The Pocono Raceway solar project sits on approximately 25 acres and consists of nearly 40,000 photovoltaic modules. It was built on land formerly used for parking.


Belectric lets the price tag speak for itself. Of the estimated $16 million cost of the project, Belectric’s piece was a relatively small portion of it.

  “We can build a power plant for an overall price that really makes the economics work in the United States—particularly in the Northeast and the Southwest,” says Taggart. “We’ve done a lot of projects, and we know what every nut and washer and bolt will cost. When we give a price, we know we can do it.”

  One of the ways Belectric keeps the plants affordable is by building “spec” power plants.

  An example of this is a PV power plant similar to the one in Pocono, being built in Sacramento, California. This plant will be 30 megawatts—10 times the size of the raceway project. The project, however, is 100 percent Belectric’s from start to finish.

  “We build the power plants to sell,” says Taggart. “The reason we do that is because, if we’re a factory and our product is a PV powerplant, we need to get the volume of the factory to be pretty uniform to maximize efficiencies.

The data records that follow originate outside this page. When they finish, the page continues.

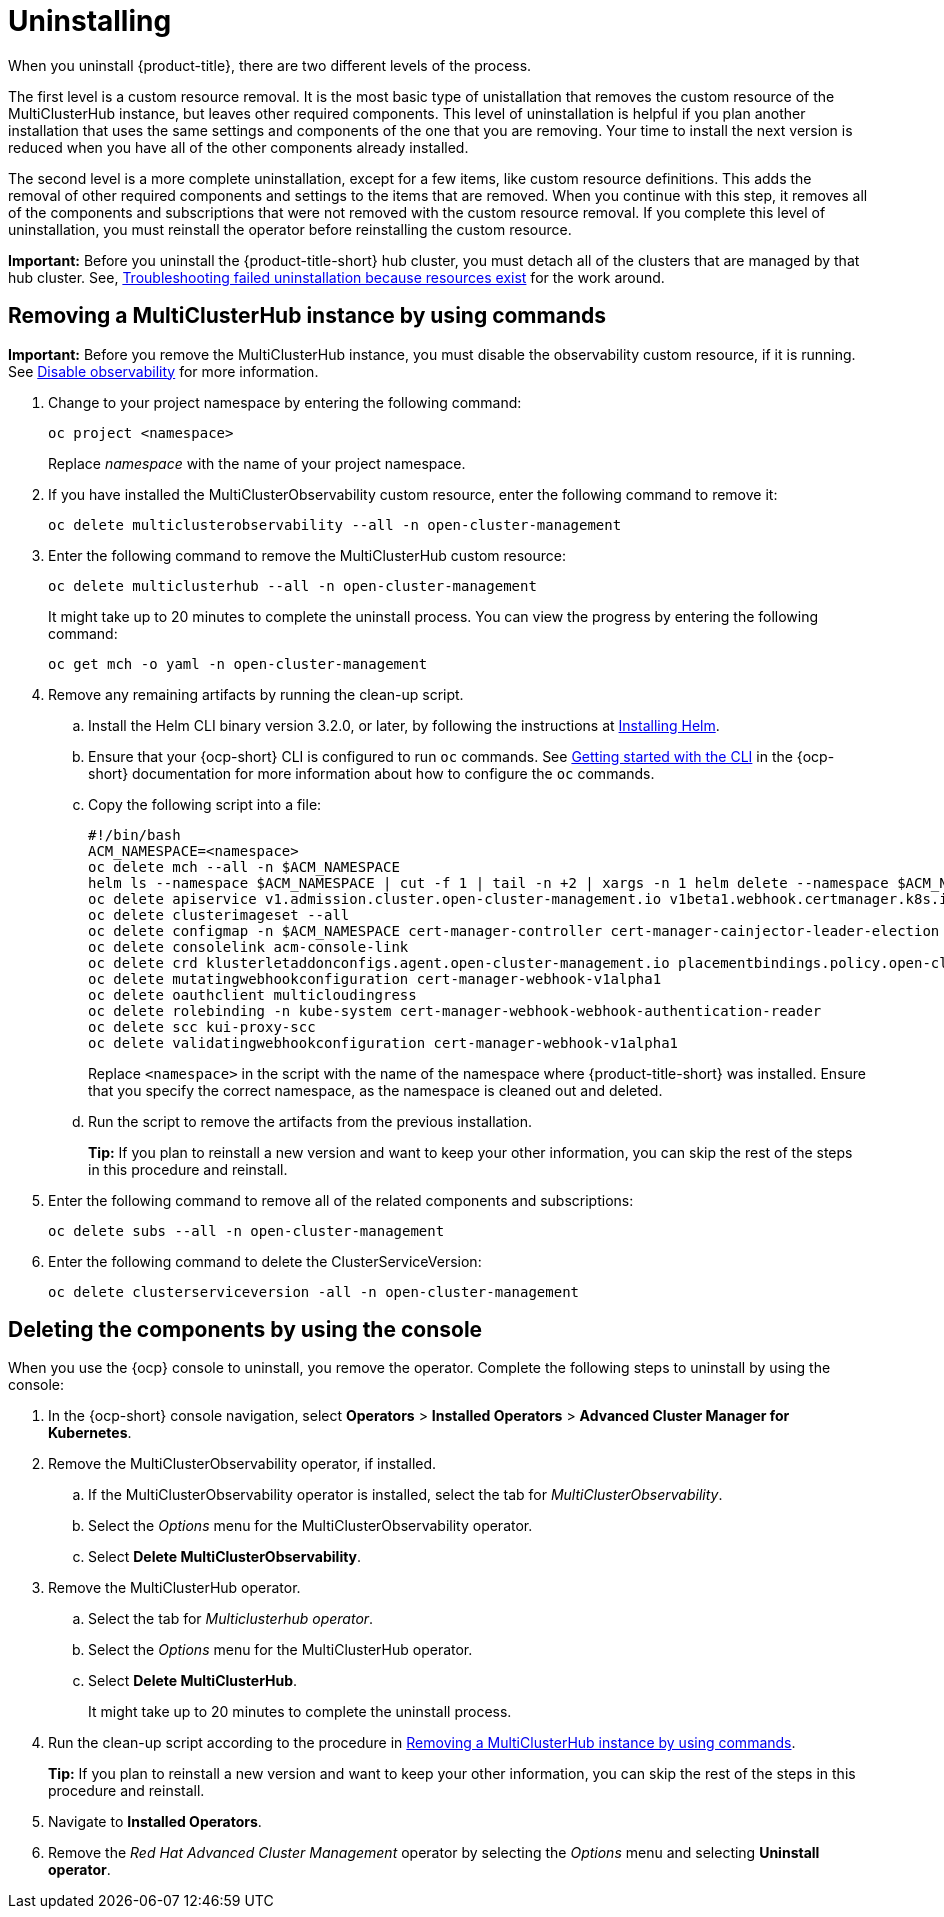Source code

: [#uninstalling]
= Uninstalling

When you uninstall {product-title}, there are two different levels of the process.

The first level is a custom resource removal.
It is the most basic type of unistallation that removes the custom resource of the MultiClusterHub instance, but leaves other required components.
This level of uninstallation is helpful if you plan another installation that uses the same settings and components of the one that you are removing.
Your time to install the next version is reduced when you have all of the other components already installed.

The second level is a more complete uninstallation, except for a few items, like custom resource definitions.
This adds the removal of other required components and settings to the items that are removed.
When you continue with this step, it removes all of the components and subscriptions that were not removed with the custom resource removal.
If you complete this level of uninstallation, you must reinstall the operator before reinstalling the custom resource.

*Important:* Before you uninstall the {product-title-short} hub cluster, you must detach all of the clusters that are managed by that hub cluster. See, link:../troubleshooting/trouble_uninstall_detach.adoc[Troubleshooting failed uninstallation because resources exist] for the work around.

[#removing-a-multiclusterhub-instance-by-using-commands]
== Removing a MultiClusterHub instance by using commands

*Important:* Before you remove the MultiClusterHub instance, you must disable the observability custom resource, if it is running. See link:../observability/observability_install.adoc#disable-observability[Disable observability] for more information.

. Change to your project namespace by entering the following command:
+
----
oc project <namespace>
----
+
Replace _namespace_ with the name of your project namespace.

. If you have installed the MultiClusterObservability custom resource, enter the following command to remove it:
+
----
oc delete multiclusterobservability --all -n open-cluster-management
----

. Enter the following command to remove the MultiClusterHub custom resource:
+
----
oc delete multiclusterhub --all -n open-cluster-management
----
+
It might take up to 20 minutes to complete the uninstall process. You can view the progress by entering the following command: 
+
----
oc get mch -o yaml -n open-cluster-management
----

. Remove any remaining artifacts by running the clean-up script.

.. Install the Helm CLI binary version 3.2.0, or later, by following the instructions at https://helm.sh/docs/intro/install/[Installing Helm].

.. Ensure that your {ocp-short} CLI is configured to run `oc` commands. See https://docs.openshift.com/container-platform/4.5/cli_reference/openshift_cli/getting-started-cli.html[Getting started with the CLI] in the {ocp-short} documentation for more information about how to configure the `oc` commands. 

.. Copy the following script into a file:
+
----
#!/bin/bash
ACM_NAMESPACE=<namespace>
oc delete mch --all -n $ACM_NAMESPACE
helm ls --namespace $ACM_NAMESPACE | cut -f 1 | tail -n +2 | xargs -n 1 helm delete --namespace $ACM_NAMESPACE
oc delete apiservice v1.admission.cluster.open-cluster-management.io v1beta1.webhook.certmanager.k8s.io v1.admission.cluster.open-cluster-management.io v1.admission.work.open-cluster-management.io
oc delete clusterimageset --all
oc delete configmap -n $ACM_NAMESPACE cert-manager-controller cert-manager-cainjector-leader-election cert-manager-cainjector-leader-election-core
oc delete consolelink acm-console-link
oc delete crd klusterletaddonconfigs.agent.open-cluster-management.io placementbindings.policy.open-cluster-management.io policies.policy.open-cluster-management.io userpreferences.console.open-cluster-management.io
oc delete mutatingwebhookconfiguration cert-manager-webhook-v1alpha1
oc delete oauthclient multicloudingress
oc delete rolebinding -n kube-system cert-manager-webhook-webhook-authentication-reader
oc delete scc kui-proxy-scc
oc delete validatingwebhookconfiguration cert-manager-webhook-v1alpha1 
----
+
Replace `<namespace>` in the script with the name of the namespace where {product-title-short} was installed. Ensure that you specify the correct namespace, as the namespace is cleaned out and deleted. 

.. Run the script to remove the artifacts from the previous installation. 
+
*Tip:* If you plan to reinstall a new version and want to keep your other information, you can skip the rest of the steps in this procedure and reinstall.

. Enter the following command to remove all of the related components and subscriptions:
+
----
oc delete subs --all -n open-cluster-management
----

. Enter the following command to delete the ClusterServiceVersion:
+
----
oc delete clusterserviceversion -all -n open-cluster-management
----

[#deleting-the-components-by-using-the-console]
== Deleting the components by using the console

When you use the {ocp} console to uninstall, you remove the operator.
Complete the following steps to uninstall by using the console:

. In the {ocp-short} console navigation, select *Operators* > *Installed Operators* > *Advanced Cluster Manager for Kubernetes*.
. Remove the MultiClusterObservability operator, if installed.
.. If the MultiClusterObservability operator is installed, select the tab for _MultiClusterObservability_.
.. Select the _Options_ menu for the MultiClusterObservability operator. 
.. Select *Delete MultiClusterObservability*. 
. Remove the MultiClusterHub operator.
.. Select the tab for _Multiclusterhub operator_.
.. Select the _Options_ menu for the MultiClusterHub operator.
.. Select *Delete MultiClusterHub*.
+
It might take up to 20 minutes to complete the uninstall process.
. Run the clean-up script according to the procedure in xref:../install/uninstall.adoc#removing-a-multiclusterhub-instance-by-using-commands[Removing a MultiClusterHub instance by using commands].
+
*Tip:* If you plan to reinstall a new version and want to keep your other information, you can skip the rest of the steps in this procedure and reinstall.

. Navigate to *Installed Operators*.
. Remove the _Red Hat Advanced Cluster Management_ operator by selecting the _Options_ menu and selecting *Uninstall operator*.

  “This way we can be doing projects for other people, and if we have a slow month, or if we have some bad weather in another part of the country where we can’t work, we can put the guys on our own projects and keep the volume pretty steady.”

  Buyers find these power plants attractive because the risk has been removed. The plant is already generating power, and the price the utility will pay has already been determined.

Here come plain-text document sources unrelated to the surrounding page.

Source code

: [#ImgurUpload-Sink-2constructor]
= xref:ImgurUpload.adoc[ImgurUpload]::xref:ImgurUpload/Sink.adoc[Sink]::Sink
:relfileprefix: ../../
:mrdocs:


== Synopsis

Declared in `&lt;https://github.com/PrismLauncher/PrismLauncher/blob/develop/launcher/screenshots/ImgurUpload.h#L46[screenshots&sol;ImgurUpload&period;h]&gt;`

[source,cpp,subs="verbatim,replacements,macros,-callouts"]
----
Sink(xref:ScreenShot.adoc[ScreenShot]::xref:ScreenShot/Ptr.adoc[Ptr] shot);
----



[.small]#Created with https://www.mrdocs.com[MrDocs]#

  “You know the lifetime of the power plant, and you can easily figure out what the price should be,” adds Taggart.

  Because of the company’s experience in Europe, their factory model and ability to keep costs down, Belectric sees itself being in the industry for years to come.

  “You see companies buying each other to position themselves to best survive the next several years of growth in the industry, because it’s going to be really tough,” says Taggart. “Companies that can’t get their costs down won’t survive. We’re really fortunate that we’ve been able to work with the German organization to start off on a really low-cost footing, while staying focused on being the best at what we do: converting fuel from the sun into electricity that anyone can use.”